What should I bring?

A water bottle, clothing and soft-soled shoes or sandals you don’t mind getting dirty or wet, sunscreen, sunglasses, and a hat, and a good attitude.

What sort of paperwork is involved?

Each rower needs to sign our insurance waiver, good for the rest of the season. Those under 18 need to have the waiver signed by their parents or guardian; those under 16 normally need to be accompanied by their parents or guardian.

What should I do/know before I get in the boat?

You should select a life jacket from our rack that fits and is comfortable; learn how to connect your oar to the thole pins, or dowels, that we use instead of oarlocks; understand how to use the ladder (two hands at all times) and where to step in the boat (seats and floorboards only, not rail or planks); and appreciate the importance of following orders from your coxswain, or skipper.

How long are the trips?

That depends on the tide, weather and wind conditions at the time of your launch, and the ability and desire of your fellow rowers.

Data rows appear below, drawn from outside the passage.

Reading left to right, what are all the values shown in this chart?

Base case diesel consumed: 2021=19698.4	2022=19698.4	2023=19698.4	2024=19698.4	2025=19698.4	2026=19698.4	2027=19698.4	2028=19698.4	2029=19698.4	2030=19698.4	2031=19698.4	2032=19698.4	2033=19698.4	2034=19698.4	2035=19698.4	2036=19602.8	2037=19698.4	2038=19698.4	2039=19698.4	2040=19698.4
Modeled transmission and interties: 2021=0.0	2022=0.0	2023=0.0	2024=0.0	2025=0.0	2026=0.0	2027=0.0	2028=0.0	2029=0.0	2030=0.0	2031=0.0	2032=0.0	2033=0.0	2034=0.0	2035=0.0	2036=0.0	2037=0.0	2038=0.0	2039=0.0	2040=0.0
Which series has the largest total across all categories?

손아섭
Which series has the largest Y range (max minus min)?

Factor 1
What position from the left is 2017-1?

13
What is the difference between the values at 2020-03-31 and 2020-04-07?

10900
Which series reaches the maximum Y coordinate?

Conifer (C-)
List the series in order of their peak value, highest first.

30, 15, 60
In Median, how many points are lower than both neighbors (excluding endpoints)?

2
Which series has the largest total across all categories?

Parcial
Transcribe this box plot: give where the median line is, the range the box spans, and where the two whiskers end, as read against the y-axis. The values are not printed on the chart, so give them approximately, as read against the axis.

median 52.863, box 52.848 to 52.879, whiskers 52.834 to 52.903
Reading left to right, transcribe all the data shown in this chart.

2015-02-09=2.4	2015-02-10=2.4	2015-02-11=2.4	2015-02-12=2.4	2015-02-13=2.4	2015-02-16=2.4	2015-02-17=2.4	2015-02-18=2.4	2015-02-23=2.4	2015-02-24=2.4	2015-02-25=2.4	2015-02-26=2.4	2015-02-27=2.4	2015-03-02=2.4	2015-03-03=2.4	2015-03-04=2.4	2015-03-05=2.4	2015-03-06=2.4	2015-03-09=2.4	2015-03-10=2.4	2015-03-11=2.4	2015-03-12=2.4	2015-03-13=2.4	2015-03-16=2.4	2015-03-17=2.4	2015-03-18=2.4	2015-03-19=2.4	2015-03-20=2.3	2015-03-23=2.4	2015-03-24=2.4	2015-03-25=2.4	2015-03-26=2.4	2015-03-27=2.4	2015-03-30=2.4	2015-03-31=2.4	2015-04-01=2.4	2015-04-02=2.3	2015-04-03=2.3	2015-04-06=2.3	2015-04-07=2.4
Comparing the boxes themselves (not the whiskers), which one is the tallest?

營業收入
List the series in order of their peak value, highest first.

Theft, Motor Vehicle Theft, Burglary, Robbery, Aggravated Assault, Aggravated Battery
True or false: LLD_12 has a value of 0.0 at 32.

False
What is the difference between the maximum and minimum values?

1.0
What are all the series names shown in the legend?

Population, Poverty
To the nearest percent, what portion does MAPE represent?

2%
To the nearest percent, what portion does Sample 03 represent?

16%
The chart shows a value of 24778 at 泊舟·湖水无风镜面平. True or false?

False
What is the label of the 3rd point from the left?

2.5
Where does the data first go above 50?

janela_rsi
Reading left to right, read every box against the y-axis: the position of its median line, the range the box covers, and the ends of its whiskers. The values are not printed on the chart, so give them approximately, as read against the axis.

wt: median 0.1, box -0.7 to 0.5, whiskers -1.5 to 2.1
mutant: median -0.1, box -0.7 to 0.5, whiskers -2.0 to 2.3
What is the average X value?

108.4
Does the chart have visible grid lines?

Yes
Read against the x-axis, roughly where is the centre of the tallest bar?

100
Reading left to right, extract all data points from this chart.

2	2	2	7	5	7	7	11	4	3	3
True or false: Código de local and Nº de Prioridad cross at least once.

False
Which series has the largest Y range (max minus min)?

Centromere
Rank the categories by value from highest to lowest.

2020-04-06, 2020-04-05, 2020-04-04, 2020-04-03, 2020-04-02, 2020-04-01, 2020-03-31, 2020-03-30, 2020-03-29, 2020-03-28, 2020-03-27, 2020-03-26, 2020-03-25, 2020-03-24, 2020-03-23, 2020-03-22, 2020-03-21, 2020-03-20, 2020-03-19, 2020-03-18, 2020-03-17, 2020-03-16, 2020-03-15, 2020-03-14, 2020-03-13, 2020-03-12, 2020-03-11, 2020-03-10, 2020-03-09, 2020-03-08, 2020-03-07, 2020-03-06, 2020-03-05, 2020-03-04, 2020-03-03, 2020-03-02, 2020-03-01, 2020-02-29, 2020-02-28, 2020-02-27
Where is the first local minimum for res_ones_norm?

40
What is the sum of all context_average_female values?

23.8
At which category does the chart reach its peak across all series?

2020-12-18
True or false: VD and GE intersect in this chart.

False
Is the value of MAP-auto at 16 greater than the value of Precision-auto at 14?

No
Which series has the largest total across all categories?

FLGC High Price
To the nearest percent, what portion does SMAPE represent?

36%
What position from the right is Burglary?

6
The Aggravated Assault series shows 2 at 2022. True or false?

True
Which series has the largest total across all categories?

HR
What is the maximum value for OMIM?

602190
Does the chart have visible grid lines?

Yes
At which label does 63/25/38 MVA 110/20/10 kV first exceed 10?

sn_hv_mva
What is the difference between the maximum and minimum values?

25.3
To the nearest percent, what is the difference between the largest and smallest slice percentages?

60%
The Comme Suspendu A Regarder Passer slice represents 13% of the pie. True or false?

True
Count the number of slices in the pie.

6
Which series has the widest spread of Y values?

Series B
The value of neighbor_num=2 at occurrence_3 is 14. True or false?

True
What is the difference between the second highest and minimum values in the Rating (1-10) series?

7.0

Weekday rows typically last an hour or so, while weekend cruises tend to be a bit longer.

What are my responsibilities?

To help launch and recover the boat; to keep your PFD on and fastened at all times; to follow instructions; and to help wipe down the boat and store equipment at the end of the row.

Do you race these boats?

We host and participate in a few events a year, and also form youth teams and travel to regattas in other cities. See our website for details.

How much does it cost?

We do not charge a fee, but we do encourage donations. You can make them online in the Donate page, or by sending a check to Village Community Boathouse, Inc., c/o Ruth Lindner, 230 West 16 St. #2AB, New York, NY 10011. There is also a donation box inside the boathouse.

How can I volunteer?

You can learn to become a certified coxswain, or skipper (we offer a day-long introductory course several times a season, and further training thereafter), and work with our many school groups; you can volunteer in the boathouse as a record-keeper, boat repair-specialist or boatbuilder; you can fund-raise or attend community meetings on our behalf; and you can help us plan and run special events and voyages.